Description of the task: Using the word "cookies" as the filter, copy each matching line from the records.

Material provided:
☆ ☆ ☆ ☆ ☆
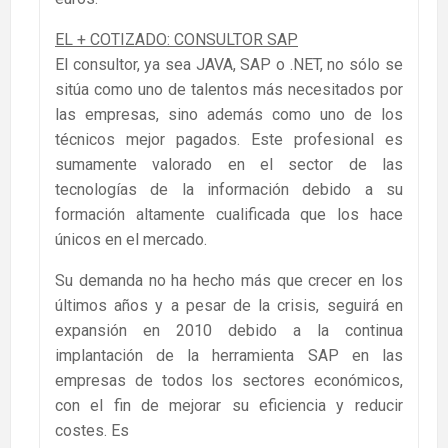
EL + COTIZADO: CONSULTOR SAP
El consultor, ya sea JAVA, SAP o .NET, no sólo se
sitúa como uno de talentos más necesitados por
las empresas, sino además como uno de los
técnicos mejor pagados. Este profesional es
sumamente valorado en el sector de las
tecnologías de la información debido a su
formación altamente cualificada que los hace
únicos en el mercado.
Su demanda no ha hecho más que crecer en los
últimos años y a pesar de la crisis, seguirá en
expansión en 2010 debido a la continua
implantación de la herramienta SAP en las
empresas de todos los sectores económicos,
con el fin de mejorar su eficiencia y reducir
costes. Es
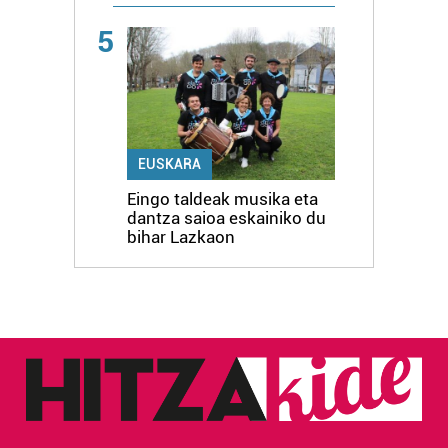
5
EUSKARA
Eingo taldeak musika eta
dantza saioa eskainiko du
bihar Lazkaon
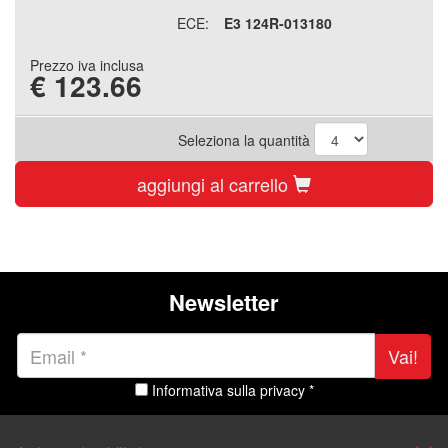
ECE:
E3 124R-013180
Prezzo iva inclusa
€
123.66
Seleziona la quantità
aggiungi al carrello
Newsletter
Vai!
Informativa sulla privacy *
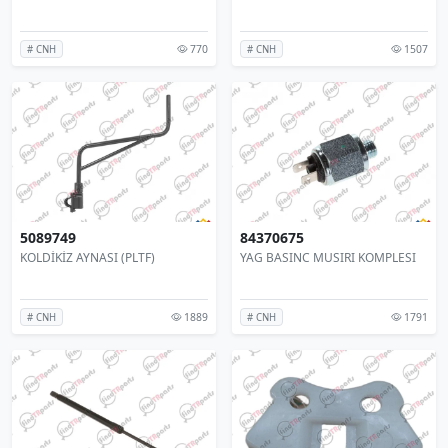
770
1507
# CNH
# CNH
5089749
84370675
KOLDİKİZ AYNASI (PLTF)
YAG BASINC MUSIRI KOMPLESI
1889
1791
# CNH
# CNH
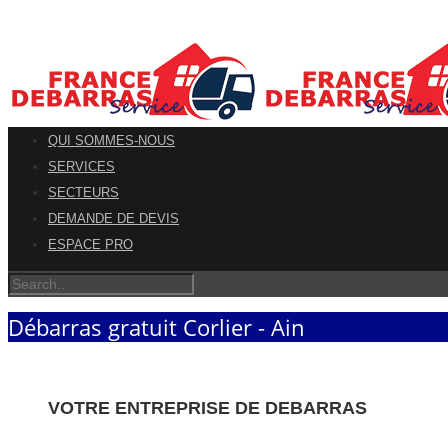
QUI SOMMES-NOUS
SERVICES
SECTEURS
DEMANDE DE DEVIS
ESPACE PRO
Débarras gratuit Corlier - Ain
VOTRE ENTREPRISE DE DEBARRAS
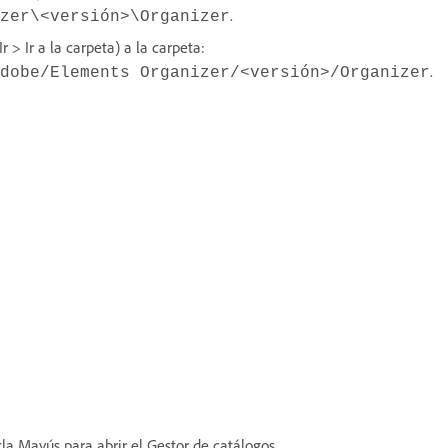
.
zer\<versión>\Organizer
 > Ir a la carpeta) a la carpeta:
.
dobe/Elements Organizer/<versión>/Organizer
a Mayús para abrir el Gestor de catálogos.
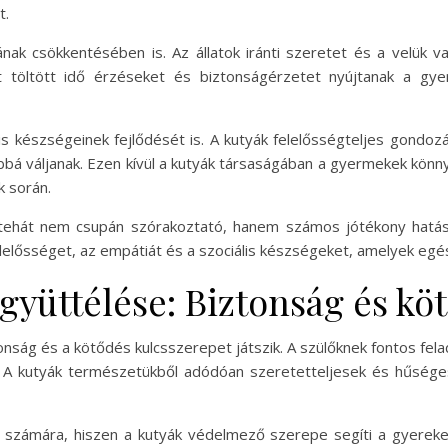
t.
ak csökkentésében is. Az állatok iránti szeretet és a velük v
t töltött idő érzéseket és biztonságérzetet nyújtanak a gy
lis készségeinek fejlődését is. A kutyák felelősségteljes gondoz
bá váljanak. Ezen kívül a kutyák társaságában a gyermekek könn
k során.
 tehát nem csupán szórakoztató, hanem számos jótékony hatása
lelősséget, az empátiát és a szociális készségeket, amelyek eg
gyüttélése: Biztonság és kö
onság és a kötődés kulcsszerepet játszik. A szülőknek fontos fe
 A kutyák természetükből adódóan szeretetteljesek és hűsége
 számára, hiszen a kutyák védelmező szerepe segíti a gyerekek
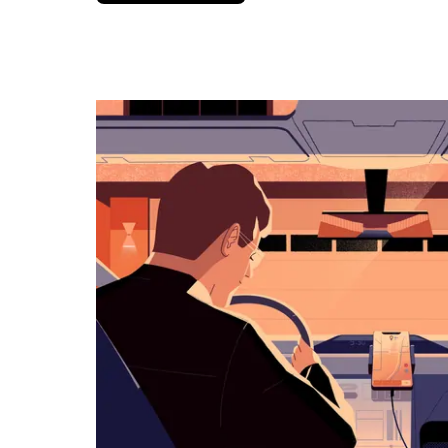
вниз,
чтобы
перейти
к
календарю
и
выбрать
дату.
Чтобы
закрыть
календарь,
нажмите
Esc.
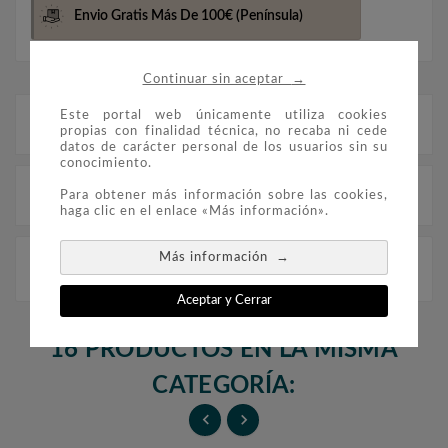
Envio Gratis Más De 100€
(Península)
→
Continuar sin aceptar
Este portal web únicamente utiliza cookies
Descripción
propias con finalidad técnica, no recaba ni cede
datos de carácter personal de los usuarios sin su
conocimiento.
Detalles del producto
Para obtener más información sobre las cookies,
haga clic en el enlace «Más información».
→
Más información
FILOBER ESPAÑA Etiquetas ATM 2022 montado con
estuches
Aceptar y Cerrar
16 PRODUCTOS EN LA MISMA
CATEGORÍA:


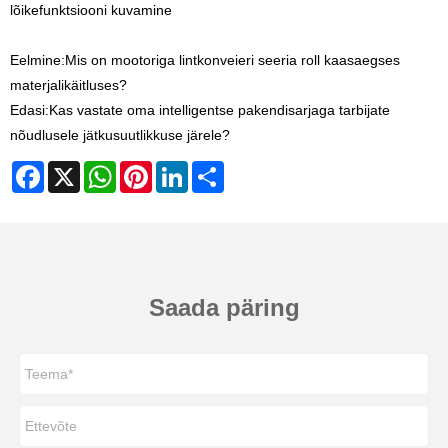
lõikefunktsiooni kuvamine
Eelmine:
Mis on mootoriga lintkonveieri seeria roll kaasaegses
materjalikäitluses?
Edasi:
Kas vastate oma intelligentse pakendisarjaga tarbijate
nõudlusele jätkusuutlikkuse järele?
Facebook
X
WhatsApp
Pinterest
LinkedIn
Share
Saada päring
☆ ☆ ☆ ☆ ☆
Answer space:
Este portal web únicamente utiliza cookies
Para obtener más información sobre las cookies,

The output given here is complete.